Crazy is what I claim.  I know – there are all kinds of people out there really trying to get rid of that word because they believe it is too derogatory.  Well guess what – I’m going to print a t-shirt that says – I’M CRAZY BUT I TAKE ZOLOFT SO I’M COOL.  Do you have any idea where that comes from?  My defiance to bottling it in some “pretty” label?  It comes from the fact that I am so very NOT ashamed of my mental issues.  I have no problem with the fact that I had a nervous breakdown, that I struggled with severe anxiety and obsessive thoughts since I was 6 years old, that it took me years to finally find the right equation to fit my life to equal sanity (or my definition of sanity).  Why you ask?  Because mental illness is nothing to be ashamed of – but it is something to face head on – take seriously – not hide – and something we must actively work on so to  keep our minds as healthy as they can be.  You see – shame doesn’t help anyone to be healed or deal with their issues.  Actually it’s just a tool to keep people down.  Shame sucks.  So I threw it out the door – screaming.

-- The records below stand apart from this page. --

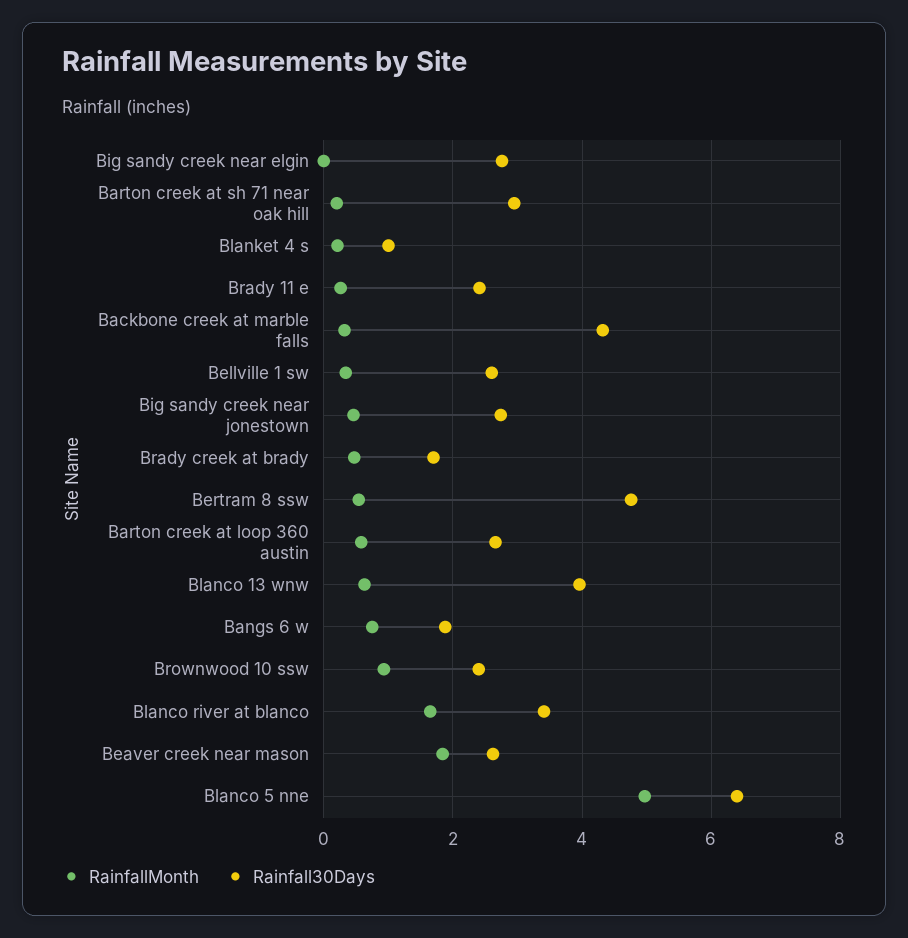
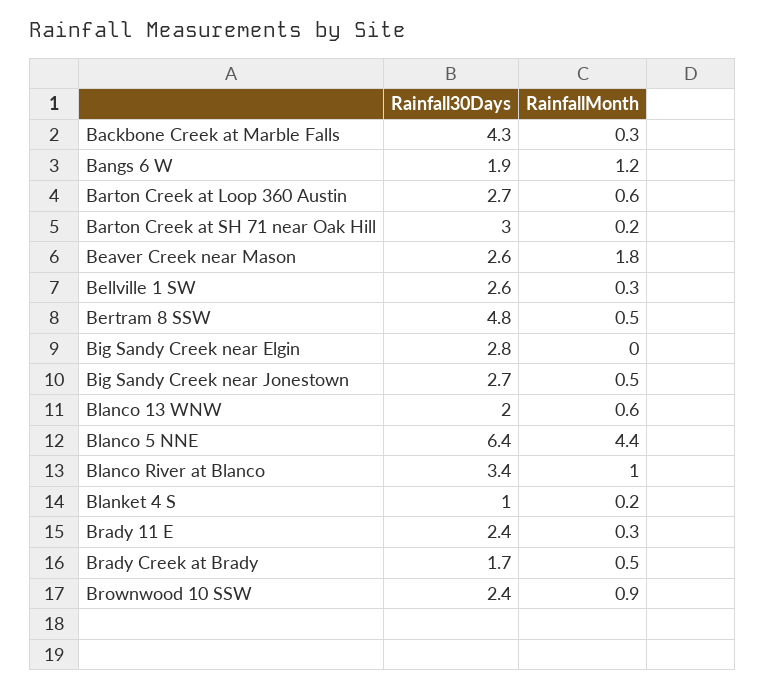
  {
    "RainfallMonth": {
      "Big sandy creek near elgin": 0,
      "Barton creek at sh 71 near oak hill": 0.2,
      "Blanket 4 s": 0.2,
      "Brady 11 e": 0.3,
      "Backbone creek at marble falls": 0.3,
      "Bellville 1 sw": 0.3,
      "Big sandy creek near jonestown": 0.5,
      "Brady creek at brady": 0.5,
      "Bertram 8 ssw": 0.5,
      "Barton creek at loop 360 austin": 0.6,
      "Blanco 13 wnw": 0.6,
-     "Bangs 6 w": 0.8,
+     "Bangs 6 w": 1.2,
      "Brownwood 10 ssw": 0.9,
-     "Blanco river at blanco": 1.6,
+     "Blanco river at blanco": 1,
      "Beaver creek near mason": 1.8,
-     "Blanco 5 nne": 5
+     "Blanco 5 nne": 4.4
    },
    "Rainfall30Days": {
      "Big sandy creek near elgin": 2.8,
      "Barton creek at sh 71 near oak hill": 3,
      "Blanket 4 s": 1,
      "Brady 11 e": 2.4,
      "Backbone creek at marble falls": 4.3,
      "Bellville 1 sw": 2.6,
      "Big sandy creek near jonestown": 2.7,
      "Brady creek at brady": 1.7,
      "Bertram 8 ssw": 4.8,
      "Barton creek at loop 360 austin": 2.7,
-     "Blanco 13 wnw": 4,
+     "Blanco 13 wnw": 2,
      "Bangs 6 w": 1.9,
      "Brownwood 10 ssw": 2.4,
      "Blanco river at blanco": 3.4,
      "Beaver creek near mason": 2.6,
      "Blanco 5 nne": 6.4
    }
  }

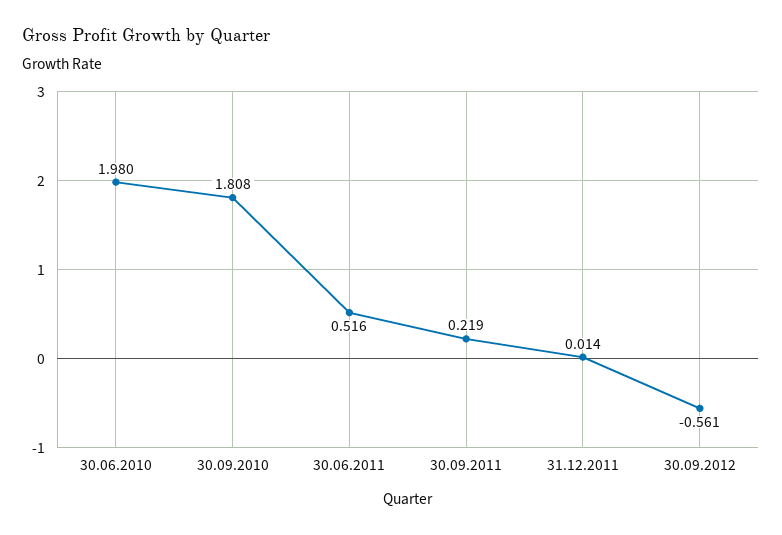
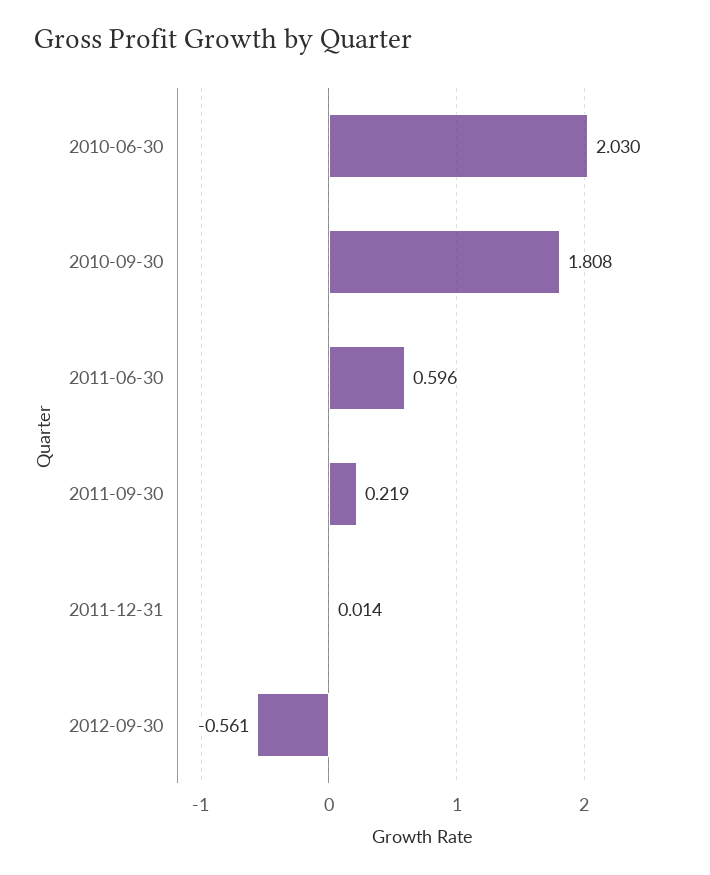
  {
-   "30.06.2010": 1.98,
+   "30.06.2010": 2.03,
    "30.09.2010": 1.808,
-   "30.06.2011": 0.516,
+   "30.06.2011": 0.596,
    "30.09.2011": 0.219,
    "31.12.2011": 0.014,
    "30.09.2012": -0.561
  }

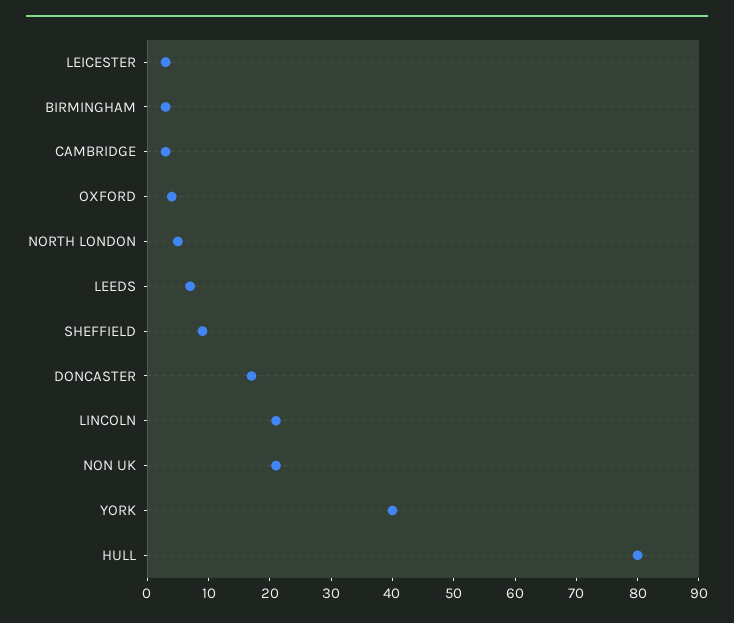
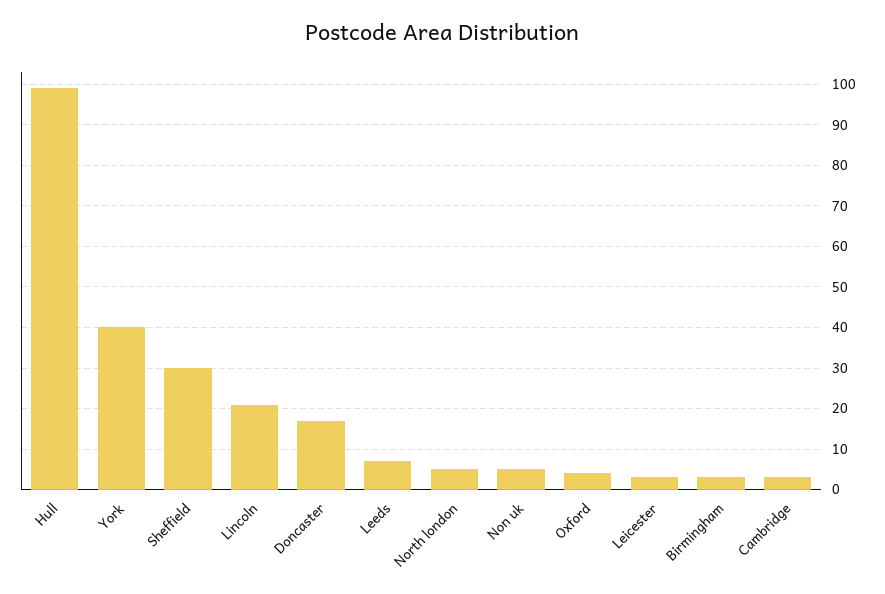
  {
    "LEICESTER": 5,
    "BIRMINGHAM": 5,
    "CAMBRIDGE": 5,
    "OXFORD": 5,
    "NORTH LONDON": 5,
    "LEEDS": 5,
-   "SHEFFIELD": 10,
+   "SHEFFIELD": 30,
    "DONCASTER": 15,
    "LINCOLN": 20,
-   "NON UK": 20,
+   "NON UK": 5,
    "YORK": 40,
-   "HULL": 80
+   "HULL": 100
  }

From 2 years old to "nuts" was a very long road
From 2 years old to “crazy” was a very long road

My “road to crazy” started when I was born.   I was born into a family where both my father and mother’s family histories were wrought with stories of severe mental illness, addiction, abuse, suicide, depression, etc.  Now I’m not going to argue whether or not it is inherited completely.  I’m not a doctor.  However as much as my parents tried to shelter me from all of the issues of our family and their own issues – the “crazy” crept up on me – slowly.  The earliest thing I remember was trying to count to 8 before the refrigerator door closed – and if I made it to 8 – then the rest of the day was going to be ok.  Most could brush that off as a silly thing a little 6 year old girl might do for fun – I did it every day for quite a while – but at that age I didn’t know that I should probably let someone know that this was the way I would get through my day.  8 comforted me I think because I loved music and singing – so counting in “4’s” seemed natural.  Crazy right?

Flash forward 15 years when horrible, unwanted thoughts were crowding my head.  It was like a cloud of Hell over my head and in my soul.  The “real me” was there – fighting  and exhausted.  I withdrew from the ones I loved for fear of hurting them.  From morning to night I had the same, awful, intrusive thoughts over and over and over.  I stopped caring for my 3 year old daughter when it happened so my parents had to take over.  They didn’t understand why I couldn’t just “snap out of it”.  However I didn’t tell them how vivid and terrifying fears had become.  How I couldn’t even imagine giving the little girl that I loved so much a hug because in my mind my hands and arms became razor blades.  So even imagining being near her was terrifying.   I drank to make my mind slow –  had sex to numb my body.  All I really wanted was to be the mother I was before I broke completely.

Now from 6 years old to 21 years old – I didn’t live this perfect, untarnished life.  It was my road to crazy – a very long one.  One that I will share bits at a time.  My recovery however was a leap onto the highest mountain – screw long roads – sometimes you just gotta take a bull by the horns.